Lena Dunham, autrice e protagonista del telefilm Girls, attraverso un messaggio pubblicato sul profilo Facebook ufficiale si è schierata contro le scelte artistiche dietro a Famous, l’ultimo videoclip di Kanye West, tacciandolo come «uno dei tentativi artistici più inquietanti degli ultimi anni».
Nel post, tra l’altro, si legge: «Diciamo le cose come stanno: nello stesso periodo in cui Brock Turner viene condannato per aver stuprato una donna incosciente e averle fotografato il seno per una chat condivisa, in cui molte donne sono assalite su Periscope e che commettono suicidio dopo essere state esposte in modi che non avrebbero immaginato, nel periodo in cui i crimini di Bill Cosby vengono rivelati, facendo venire a galla i traumi delle donne che ha assalito e nello stesso tempo causando un danno enorme alla coscienza nazionale, sono costretta a vedere i corpi nudi e incoscienti di donne famose stese sul letto come fossero state drogate e per di più accanto a uno stupratore? Mi dà un enorme senso di nausea e di malessere. […] Kanye tu sei forte, ma ti senti ispirato da aspetti della nostra cultura che rendono le donne fragili ed insicure, nel proprio letto e nell’intimo del proprio corpo. Io non riesco a guardarlo, non voglio farlo.»
Oltre alla Dunham, anche l’ex Presidente degli Stati Uniti, George W. Bush ha risposto in merito al già famigerato videoclip: «Nel caso ci fossero dei dubbi, quello non è il Presidente Bush; lui è in mani migliori», si legge in un comunicato ufficiale, diffuso da un portavoce. Tra gli altri presenti nel filmato, sembra che neanche la collega (e amica) Taylor Swift l’abbia presa benissimo.
• • •
> _COSA SI CHIEDE_:
(a) Rispondi a queste domande sull'articolo dedicato a Lena Dunham e al videoclip Famous:
(i) Dove ha pubblicato il suo messaggio Lena Dunham?
(ii) Con quali parole Lena Dunham definisce il videoclip nella prima frase dell'articolo?
(iii) Da chi è stato diffuso il comunicato ufficiale che riguarda George W. Bush?
(b) Le affermazioni seguenti concordano con l'articolo dedicato a Lena Dunham e al videoclip Famous? Rispondi sì o no e cita le parole dell'articolo che lo decidono.
(i) Lena Dunham è autrice e protagonista del telefilm Girls.
(ii) Lena Dunham dichiara che intende guardare il videoclip.
(iii) Il comunicato ufficiale afferma che nel videoclip compare davvero il Presidente Bush.

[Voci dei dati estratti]
• • •
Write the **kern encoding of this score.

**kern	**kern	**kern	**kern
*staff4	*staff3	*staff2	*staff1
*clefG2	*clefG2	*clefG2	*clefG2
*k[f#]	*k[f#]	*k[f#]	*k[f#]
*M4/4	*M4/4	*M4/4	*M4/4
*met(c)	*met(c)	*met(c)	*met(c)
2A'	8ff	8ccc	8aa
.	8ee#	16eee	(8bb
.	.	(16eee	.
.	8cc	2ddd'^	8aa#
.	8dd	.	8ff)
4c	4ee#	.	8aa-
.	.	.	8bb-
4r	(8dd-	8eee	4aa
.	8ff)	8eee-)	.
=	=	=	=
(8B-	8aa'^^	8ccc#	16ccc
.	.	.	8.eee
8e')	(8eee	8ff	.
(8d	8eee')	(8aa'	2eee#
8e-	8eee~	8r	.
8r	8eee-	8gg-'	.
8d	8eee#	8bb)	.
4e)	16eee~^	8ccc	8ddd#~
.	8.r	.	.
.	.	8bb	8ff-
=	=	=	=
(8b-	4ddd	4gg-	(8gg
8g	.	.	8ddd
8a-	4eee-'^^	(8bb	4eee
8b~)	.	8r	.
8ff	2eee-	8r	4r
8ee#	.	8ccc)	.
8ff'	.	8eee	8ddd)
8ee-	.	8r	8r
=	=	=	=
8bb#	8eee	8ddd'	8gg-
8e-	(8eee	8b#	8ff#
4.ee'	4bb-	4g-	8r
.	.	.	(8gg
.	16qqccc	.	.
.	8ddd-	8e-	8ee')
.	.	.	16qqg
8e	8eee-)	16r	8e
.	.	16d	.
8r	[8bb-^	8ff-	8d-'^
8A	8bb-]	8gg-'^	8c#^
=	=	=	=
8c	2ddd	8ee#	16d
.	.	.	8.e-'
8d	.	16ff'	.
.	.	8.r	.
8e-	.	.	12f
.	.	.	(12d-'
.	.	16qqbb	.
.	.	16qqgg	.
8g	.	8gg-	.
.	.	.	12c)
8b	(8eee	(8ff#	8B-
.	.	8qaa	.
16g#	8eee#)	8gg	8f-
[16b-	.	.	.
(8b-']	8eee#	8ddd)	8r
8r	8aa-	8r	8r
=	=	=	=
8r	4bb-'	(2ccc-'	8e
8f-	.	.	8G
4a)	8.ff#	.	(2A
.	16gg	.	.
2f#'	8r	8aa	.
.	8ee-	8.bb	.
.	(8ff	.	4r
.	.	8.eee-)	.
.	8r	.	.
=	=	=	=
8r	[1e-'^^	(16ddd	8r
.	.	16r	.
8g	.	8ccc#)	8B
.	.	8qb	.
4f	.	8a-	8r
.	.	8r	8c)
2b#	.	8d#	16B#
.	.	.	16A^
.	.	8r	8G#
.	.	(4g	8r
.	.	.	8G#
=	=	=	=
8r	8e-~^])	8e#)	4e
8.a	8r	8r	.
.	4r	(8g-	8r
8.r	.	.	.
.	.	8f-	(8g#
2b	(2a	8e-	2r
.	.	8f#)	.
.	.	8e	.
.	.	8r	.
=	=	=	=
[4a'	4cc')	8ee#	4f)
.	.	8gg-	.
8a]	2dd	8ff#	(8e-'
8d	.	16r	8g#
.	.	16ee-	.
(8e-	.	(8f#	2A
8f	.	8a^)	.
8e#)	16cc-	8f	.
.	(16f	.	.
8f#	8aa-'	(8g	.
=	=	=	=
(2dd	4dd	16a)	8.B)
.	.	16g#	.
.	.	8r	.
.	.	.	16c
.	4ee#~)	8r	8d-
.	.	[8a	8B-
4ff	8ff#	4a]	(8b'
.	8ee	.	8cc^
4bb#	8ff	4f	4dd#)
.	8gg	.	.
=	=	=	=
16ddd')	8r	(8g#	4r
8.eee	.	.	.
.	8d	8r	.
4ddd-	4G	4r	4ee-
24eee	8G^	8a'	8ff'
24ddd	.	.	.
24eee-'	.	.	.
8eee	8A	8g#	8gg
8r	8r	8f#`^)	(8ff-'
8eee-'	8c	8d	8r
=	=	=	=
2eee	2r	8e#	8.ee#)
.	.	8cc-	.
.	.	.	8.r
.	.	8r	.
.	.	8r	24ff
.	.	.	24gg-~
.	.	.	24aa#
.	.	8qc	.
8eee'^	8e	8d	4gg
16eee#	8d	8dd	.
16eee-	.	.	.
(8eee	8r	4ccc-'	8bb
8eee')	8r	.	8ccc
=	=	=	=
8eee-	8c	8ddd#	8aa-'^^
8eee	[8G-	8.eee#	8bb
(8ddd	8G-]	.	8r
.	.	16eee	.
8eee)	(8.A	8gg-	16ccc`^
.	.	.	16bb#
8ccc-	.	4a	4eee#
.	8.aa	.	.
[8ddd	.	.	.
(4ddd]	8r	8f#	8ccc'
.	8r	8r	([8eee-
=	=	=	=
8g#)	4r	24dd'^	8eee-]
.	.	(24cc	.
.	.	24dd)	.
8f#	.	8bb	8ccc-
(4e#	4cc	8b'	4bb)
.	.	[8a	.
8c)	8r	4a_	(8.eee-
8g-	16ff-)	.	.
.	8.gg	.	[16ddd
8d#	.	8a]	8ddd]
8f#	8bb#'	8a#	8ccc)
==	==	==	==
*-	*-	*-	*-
• • •
> _LE RISPOSTE_:
(a)
(i) Sul suo profilo Facebook ufficiale.
(ii) «uno dei tentativi artistici più inquietanti degli ultimi anni».
(iii) Da un portavoce.

(b)
(i) Sì: «Lena Dunham, autrice e protagonista del telefilm Girls».
(ii) No: «Io non riesco a guardarlo, non voglio farlo.»
(iii) No: «quello non è il Presidente Bush».